СВ: А что именно пили?
ИБ: Ну, что ни попадя, потому что не всегда были деньги. Как правило, водочку. Хотя впоследствии, когда нам всем стало становиться под тридцать, водочку заменяли сухим, что меня сильно бесило, потому что я сухое вино всегда терпеть не мог.
СВ: Почему же?
ИБ: Потому что от сухого меня, как правило, брала изжога. В общем, это не было «изящной жизнью». Поскольку «изящная жизнь» — особенно в ее инженерном варианте — это шампанское, шоколад…
СВ: А коньяк вы пили? Спрашиваю, потому что питаю к коньяку особенно теплые чувства.
ИБ: Пили — армянский, «Курвуазье», когда он появлялся. Меня как раз коньяк никогда особенно не занимал. В коньяке меня больше интересовали заграничные бутылки, нежели их содержимое. Потому что я довольно долго придерживался той русской идеи, что «коньяк клопами пахнет». И к бренди у меня до сих пор прохладное отношение. Водочка — другое дело. И виски, когда оно появлялось.
СВ: Откуда же в Ленинграде шестидесятых годов виски? Я о нем только в переводной художественной литературе читал. Как, впрочем, и о «Курвуазье».
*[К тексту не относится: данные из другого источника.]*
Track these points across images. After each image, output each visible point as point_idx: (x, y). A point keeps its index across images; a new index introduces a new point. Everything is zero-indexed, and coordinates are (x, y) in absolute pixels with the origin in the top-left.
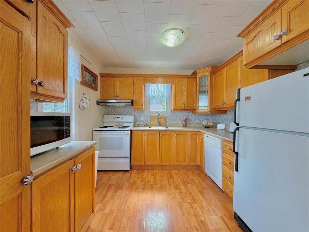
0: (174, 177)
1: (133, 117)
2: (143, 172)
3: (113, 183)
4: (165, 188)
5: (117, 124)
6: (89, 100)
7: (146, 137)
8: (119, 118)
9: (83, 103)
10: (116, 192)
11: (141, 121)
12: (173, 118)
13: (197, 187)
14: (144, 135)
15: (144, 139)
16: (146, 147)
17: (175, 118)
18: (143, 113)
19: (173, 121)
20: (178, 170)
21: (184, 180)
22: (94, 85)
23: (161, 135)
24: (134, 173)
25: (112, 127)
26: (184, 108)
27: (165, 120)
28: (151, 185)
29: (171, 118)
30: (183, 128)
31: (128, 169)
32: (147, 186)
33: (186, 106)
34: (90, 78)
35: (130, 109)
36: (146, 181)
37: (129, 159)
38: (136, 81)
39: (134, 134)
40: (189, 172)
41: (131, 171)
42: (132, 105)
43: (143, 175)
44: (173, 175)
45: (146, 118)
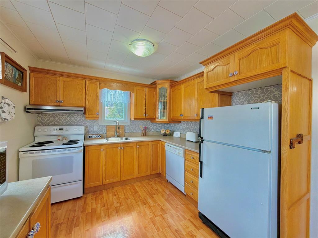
0: (138, 191)
1: (83, 128)
2: (101, 193)
3: (62, 221)
4: (133, 206)
5: (60, 138)
6: (14, 107)
7: (104, 152)
8: (63, 129)
9: (4, 112)
10: (70, 232)
11: (95, 131)
12: (132, 127)
14: (102, 150)
15: (102, 154)
16: (104, 163)
17: (134, 127)
18: (97, 122)
19: (132, 131)
20: (140, 181)
21: (148, 191)
22: (20, 84)
23: (123, 148)
24: (90, 197)
25: (52, 142)
26: (144, 117)
27: (123, 129)
28: (115, 207)
29: (130, 127)
30: (142, 137)
31: (80, 194)
32: (111, 210)
33: (147, 115)
34: (13, 73)
35: (79, 118)
36: (109, 204)
37: (82, 182)
38: (89, 84)
39: (89, 150)
40: (151, 182)
41: (85, 196)
42: (84, 113)
43: (103, 198)
44: (137, 189)
45: (101, 128)
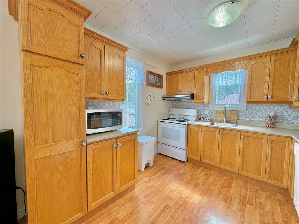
0: (233, 187)
1: (195, 111)
2: (198, 168)
3: (166, 167)
4: (212, 193)
5: (180, 117)
6: (153, 97)
7: (203, 132)
8: (182, 111)
9: (148, 100)
11: (206, 115)
12: (250, 114)
13: (262, 215)
14: (200, 130)
15: (201, 134)
16: (202, 143)
17: (253, 114)
18: (208, 107)
19: (250, 118)
20: (246, 182)
21: (246, 197)
22: (159, 85)
23: (221, 134)
24: (189, 165)
25: (175, 119)
26: (265, 100)
27: (236, 116)
28: (198, 183)
29: (247, 113)
32: (193, 182)
33: (269, 97)
34: (155, 79)
35: (192, 102)
36: (195, 177)
37: (184, 151)
38: (197, 74)
39: (191, 128)
40: (264, 192)
41: (187, 163)
42: (193, 98)
44: (233, 185)
45: (211, 112)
ИБ: Виски было будапештского разлива. Что меня совсем не смущало, поскольку этикетка была по-английски. Но самые замечательные бутылки были из-под джина. Помню, к Володе Уфлянду пришел некий американ и принес бутылку «Beefeater». Это было довольно давно, году в 1959-ом. И вот сидим мы, смотрим на картинку: гвардеец в Тауэре во всех этих красных причиндалах. И тут Уфлянд сделал одно из самых проникновенных замечаний, которые я помню. Он сказал: «Знаешь, Иосиф, вот мы сейчас затарчиваем от этой картинки. А они там, на Западе, затарчивают, наверное, от отсутствия какой бы то ни было картинки на нашей водяре».
СВ: Так вроде бы на русской водке есть картинка — небоскреб какой-то сталинский!
ИБ: Это вы говорите о гостинице «Москва» на этикетке «Столичной». А вот на водке просто, «Московская» она называлась, была такая бело-зеленая наклейка: ничего абстрактней представить себе, на мой взгляд, невозможно.